Reaching passive candidates is important to the future of this industry; people are not quite ready yet. So keep on sending out the proposals, work together to get people involved in the idea and you will see it happen.

Keep on pushing it; if we don’t other people will be happy to do it.

Alex

Nothing to disagree with on any of those points. Good post Russel.

Challenge is that clients will often look to us to suggest "blue sky” solutions. It's hard for a client to accept that sometimes you have to just try harder in the established routes to active seekers, or perhaps review your offer. If you're in a rubbish location or aren't offering competitive packages or are poorly perceived as an employer by the market then getting a message in front of someone looking for a good night out isn’t going to be the solution. You can lead a horse to water…
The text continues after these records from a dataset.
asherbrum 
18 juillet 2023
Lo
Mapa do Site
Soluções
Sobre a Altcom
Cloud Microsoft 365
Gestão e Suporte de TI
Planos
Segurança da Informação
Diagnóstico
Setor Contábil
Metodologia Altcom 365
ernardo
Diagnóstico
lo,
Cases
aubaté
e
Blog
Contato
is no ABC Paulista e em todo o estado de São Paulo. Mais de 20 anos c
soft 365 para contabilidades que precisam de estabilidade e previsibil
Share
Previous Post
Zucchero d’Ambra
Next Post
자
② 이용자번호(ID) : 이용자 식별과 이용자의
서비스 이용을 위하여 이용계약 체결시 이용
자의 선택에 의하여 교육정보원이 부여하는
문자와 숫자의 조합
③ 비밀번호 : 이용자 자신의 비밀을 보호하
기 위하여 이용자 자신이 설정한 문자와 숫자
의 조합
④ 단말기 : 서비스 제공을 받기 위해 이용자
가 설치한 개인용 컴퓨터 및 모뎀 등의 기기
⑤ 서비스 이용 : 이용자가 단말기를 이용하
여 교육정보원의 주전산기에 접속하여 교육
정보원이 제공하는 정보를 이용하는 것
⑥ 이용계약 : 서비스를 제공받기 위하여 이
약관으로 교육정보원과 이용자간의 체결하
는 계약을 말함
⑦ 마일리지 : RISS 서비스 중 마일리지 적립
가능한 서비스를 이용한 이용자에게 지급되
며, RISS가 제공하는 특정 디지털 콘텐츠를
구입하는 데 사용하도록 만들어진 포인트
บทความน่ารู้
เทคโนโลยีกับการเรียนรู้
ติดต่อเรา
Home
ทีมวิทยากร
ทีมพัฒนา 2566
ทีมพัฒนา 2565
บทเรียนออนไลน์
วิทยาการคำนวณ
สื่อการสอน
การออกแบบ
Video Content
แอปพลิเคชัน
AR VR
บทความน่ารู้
So doing the client’s bidding, and indeed often with the best of misguided intentions from the agency’s perspective, means media run around and find further reaching and sometimes innovative ways of stepping outside of the confines of the standard recruitment audience. But the subsequent risk evaluation, or most often the product advertising rates when held up against the far more modest classified rates that client budgets are used to considering, means such proposals go no further than just that.

But don’t stop thinking about reaching those candidates where you have the opportunity within your own sites. This is your differentiator against the pure play job boards. Use it to your advantage – leverage your USP (etc etc etc). Whatever ways you feel you can get to passive candidates then go prove the model yourself. Andrew seems to have the right idea – and then on the one hand you generate even more and better candidates for your existing clients (maintaining and growing accounts as well as attracting new ones), whilst on the other if you can prove, through clear tracking, the success of reaching into your wider readerbase then that’s a sellable product – and one with reduced less risk (important for what is often a risk averse client base – both agencies and HR).

There’s a lot of work a lot of us will do that will fall on deaf ears as well as proposals that will never see the light of day for a plethora of other reasons (some considered, some not so) – but that’s all part and parcel of this rollercoaster ride in a developing part of our industry in a developing medium. I’m coming to the conclusion that Digital Recruitment is a probably a great place to work for those with Bipolar Disorder.

Scream if you wanna go faster!

Ben

I think part of the battle is this attempt to see passive media as a direct response driver. It is often not going to be this way.

We should look to it as a longer term proposition - perhaps altering a particular audience's awareness of an employers' existence within their market space, or helping to raise the profile of a particular business.

Advertising outside of the recruitment environments has to often be considered and approached with a slightly different end result in mind - not simply the filling of seats. That is what our display buddies do, but as we all bang on about, they do appear to have the budget to afford this luxury.

It is only by having the ability to work with an organisation (or oganisations) whose vision and approach is much more strategic that we will be able to follow this path.

Unfortunately, as much as we want to push it, I guess we often come up against the same old argument - bums on seats vs market awareness. Often, market awareness is more of a luxury, and bums on seats are the simple requirement.

But I'm sure we'll continue to push the wider approach, and hopefully we'll see some changes in uptake on these proposals, but I suspect that won't be in the near future.

I've never been to Space Mountain though - but now you've said it's not all that, I don't feel so bad.